Knowing the data-type of the column does not necessarily help us determine how selective an index on the column will be. Even a column constrained to two values might use those values for only a few rows and have the remainder NULL. On the other hand, a column that could have many distinct values could have the same value in every single row.
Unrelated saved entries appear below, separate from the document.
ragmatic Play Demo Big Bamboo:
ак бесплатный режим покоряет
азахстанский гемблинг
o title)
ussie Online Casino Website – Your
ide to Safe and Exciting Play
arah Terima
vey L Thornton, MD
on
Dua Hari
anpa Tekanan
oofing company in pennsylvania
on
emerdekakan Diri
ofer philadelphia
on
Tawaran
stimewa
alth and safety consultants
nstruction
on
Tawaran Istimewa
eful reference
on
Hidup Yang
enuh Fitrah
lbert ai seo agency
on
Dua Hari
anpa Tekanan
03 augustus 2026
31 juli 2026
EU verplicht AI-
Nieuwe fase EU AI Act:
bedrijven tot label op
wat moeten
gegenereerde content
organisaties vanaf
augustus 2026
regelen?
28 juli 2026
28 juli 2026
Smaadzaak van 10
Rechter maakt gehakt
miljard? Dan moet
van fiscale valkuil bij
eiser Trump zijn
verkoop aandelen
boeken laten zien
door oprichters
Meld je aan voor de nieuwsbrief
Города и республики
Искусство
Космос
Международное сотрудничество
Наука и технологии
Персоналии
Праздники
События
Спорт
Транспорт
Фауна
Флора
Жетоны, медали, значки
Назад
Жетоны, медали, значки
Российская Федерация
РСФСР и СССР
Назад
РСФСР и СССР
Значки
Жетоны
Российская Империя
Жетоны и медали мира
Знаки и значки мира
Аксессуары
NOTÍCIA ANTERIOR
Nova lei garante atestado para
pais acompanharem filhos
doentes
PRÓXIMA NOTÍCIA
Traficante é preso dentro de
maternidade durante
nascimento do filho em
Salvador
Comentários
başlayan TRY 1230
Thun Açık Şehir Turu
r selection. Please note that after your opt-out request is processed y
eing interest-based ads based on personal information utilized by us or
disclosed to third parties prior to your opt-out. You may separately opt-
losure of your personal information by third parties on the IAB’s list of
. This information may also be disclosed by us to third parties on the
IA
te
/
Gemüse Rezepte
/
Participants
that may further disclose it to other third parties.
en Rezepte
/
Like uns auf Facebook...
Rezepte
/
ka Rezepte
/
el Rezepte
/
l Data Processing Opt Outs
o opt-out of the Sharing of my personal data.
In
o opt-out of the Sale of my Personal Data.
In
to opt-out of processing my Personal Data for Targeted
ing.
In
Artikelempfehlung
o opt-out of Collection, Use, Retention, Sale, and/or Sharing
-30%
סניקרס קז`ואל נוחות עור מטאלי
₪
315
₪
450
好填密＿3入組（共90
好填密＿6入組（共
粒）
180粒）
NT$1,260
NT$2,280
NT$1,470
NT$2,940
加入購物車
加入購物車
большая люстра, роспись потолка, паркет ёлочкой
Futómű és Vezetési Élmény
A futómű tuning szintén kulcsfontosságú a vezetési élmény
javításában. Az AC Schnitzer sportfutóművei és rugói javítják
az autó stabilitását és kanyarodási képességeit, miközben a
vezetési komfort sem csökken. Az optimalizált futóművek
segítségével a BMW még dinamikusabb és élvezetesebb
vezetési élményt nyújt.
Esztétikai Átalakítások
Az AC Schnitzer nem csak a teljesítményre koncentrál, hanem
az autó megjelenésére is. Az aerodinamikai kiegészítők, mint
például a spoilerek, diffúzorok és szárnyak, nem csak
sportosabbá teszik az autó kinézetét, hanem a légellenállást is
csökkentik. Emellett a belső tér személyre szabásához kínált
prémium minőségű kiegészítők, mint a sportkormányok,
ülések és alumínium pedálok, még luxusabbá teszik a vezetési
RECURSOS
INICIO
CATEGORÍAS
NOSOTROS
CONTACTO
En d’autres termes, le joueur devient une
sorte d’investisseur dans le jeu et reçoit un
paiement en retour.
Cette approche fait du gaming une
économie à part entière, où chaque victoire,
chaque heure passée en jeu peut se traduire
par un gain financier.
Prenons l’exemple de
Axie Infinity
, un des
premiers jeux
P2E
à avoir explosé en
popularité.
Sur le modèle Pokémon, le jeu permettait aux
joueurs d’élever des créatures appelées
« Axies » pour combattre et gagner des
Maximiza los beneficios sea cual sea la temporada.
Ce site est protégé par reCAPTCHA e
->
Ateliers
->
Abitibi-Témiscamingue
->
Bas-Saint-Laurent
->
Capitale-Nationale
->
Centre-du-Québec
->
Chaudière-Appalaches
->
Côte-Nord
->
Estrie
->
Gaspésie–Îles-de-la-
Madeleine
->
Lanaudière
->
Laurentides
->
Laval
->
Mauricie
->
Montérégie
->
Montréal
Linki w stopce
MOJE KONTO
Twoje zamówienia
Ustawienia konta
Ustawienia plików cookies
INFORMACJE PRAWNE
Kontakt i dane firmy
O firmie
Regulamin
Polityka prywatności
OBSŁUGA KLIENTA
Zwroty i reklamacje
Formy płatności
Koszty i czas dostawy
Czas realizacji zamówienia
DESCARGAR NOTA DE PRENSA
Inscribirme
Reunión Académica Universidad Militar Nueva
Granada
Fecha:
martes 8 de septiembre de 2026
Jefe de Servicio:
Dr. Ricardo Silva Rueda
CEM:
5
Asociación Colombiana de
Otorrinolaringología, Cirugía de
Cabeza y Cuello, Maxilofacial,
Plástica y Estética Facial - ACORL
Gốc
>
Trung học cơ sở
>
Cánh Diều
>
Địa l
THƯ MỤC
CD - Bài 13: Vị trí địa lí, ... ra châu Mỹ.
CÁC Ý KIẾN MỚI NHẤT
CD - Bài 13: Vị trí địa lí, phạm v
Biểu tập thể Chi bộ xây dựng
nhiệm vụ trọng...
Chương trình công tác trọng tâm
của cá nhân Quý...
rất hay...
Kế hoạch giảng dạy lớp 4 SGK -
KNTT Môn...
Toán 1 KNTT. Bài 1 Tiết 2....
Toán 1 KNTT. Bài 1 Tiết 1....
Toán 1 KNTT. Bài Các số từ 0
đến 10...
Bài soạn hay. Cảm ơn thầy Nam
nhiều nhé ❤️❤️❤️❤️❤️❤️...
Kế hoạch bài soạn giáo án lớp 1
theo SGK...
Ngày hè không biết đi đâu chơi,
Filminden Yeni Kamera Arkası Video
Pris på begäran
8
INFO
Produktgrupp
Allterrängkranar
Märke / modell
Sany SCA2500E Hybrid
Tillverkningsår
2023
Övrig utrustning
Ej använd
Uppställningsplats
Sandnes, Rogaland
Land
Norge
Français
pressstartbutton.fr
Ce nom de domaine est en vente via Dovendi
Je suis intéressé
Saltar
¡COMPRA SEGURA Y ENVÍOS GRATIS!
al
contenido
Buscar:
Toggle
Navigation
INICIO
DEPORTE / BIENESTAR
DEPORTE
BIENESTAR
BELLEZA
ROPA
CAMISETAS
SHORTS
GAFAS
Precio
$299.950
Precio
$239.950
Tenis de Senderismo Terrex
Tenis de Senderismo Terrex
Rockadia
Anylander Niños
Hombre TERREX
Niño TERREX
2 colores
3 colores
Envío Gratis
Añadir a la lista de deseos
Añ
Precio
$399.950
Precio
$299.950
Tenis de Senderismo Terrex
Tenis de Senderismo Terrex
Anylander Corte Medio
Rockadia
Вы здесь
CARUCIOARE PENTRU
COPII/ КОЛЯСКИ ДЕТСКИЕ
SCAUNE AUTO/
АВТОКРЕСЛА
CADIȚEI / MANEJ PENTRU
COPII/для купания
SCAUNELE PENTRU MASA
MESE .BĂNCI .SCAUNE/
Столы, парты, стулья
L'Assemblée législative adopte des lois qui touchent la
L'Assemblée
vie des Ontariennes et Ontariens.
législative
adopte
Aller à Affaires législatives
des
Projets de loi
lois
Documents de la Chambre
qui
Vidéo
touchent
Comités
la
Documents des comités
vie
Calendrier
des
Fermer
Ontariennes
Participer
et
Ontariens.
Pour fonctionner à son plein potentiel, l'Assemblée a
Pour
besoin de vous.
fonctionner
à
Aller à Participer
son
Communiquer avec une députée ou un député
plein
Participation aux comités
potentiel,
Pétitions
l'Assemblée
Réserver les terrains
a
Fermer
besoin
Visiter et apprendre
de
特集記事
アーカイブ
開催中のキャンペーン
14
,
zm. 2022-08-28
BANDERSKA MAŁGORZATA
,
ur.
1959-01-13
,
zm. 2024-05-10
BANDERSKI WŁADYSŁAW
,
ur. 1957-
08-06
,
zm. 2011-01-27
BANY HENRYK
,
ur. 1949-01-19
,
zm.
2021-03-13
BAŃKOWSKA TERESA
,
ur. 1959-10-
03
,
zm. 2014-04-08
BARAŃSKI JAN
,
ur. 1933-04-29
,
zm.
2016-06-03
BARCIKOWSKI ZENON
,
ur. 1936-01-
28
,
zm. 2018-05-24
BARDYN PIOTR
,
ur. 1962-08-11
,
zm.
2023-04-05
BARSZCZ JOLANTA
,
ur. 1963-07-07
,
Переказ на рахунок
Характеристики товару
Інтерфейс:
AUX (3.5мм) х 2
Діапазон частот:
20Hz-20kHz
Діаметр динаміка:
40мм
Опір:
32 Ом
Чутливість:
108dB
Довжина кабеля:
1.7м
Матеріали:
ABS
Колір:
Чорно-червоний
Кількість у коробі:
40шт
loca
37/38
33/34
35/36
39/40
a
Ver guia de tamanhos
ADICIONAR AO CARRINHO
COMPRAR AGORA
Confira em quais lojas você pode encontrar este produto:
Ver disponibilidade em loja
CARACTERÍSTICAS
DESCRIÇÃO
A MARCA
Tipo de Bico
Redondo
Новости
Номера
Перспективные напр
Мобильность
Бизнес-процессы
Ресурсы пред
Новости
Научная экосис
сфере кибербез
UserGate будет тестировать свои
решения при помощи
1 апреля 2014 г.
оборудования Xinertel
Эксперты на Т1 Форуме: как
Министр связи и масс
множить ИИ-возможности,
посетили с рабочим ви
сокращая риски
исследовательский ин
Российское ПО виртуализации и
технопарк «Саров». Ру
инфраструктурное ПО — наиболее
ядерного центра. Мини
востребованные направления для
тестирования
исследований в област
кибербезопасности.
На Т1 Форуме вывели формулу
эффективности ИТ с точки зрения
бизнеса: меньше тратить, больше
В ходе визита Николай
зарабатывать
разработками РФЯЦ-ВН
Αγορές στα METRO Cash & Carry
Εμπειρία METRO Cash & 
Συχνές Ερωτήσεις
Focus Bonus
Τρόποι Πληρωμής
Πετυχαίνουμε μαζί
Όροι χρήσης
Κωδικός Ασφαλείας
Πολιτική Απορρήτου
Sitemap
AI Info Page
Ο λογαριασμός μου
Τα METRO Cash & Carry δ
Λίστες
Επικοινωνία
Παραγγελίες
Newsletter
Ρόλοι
Even with your id
column where all the rows would have unique values, if you are searching for rows with an id
>= 10, the index probably wouldn't be useful even though it is highly selective.
You can't use selectivity alone to determine whether an index will be useful or not because even if it returns 100% of the rows, if the index includes all the data necessary for the query it will be faster than using the table. On the other hand, for a small table it may be faster to query the whole thing even if the row being sought only represents 1% of the total.
Determining what indexes should be created is less about looking at the table structure than it is looking at the important queries and what data they need to retrieve.
Best Answer
I would say give that covering index a try (lset, frequency, word), but you did not give much information. Please post how many rows does your table have, how large in bytes it is, how many maximum rows are you expecting to get back from your query, what's the cardinality of your data?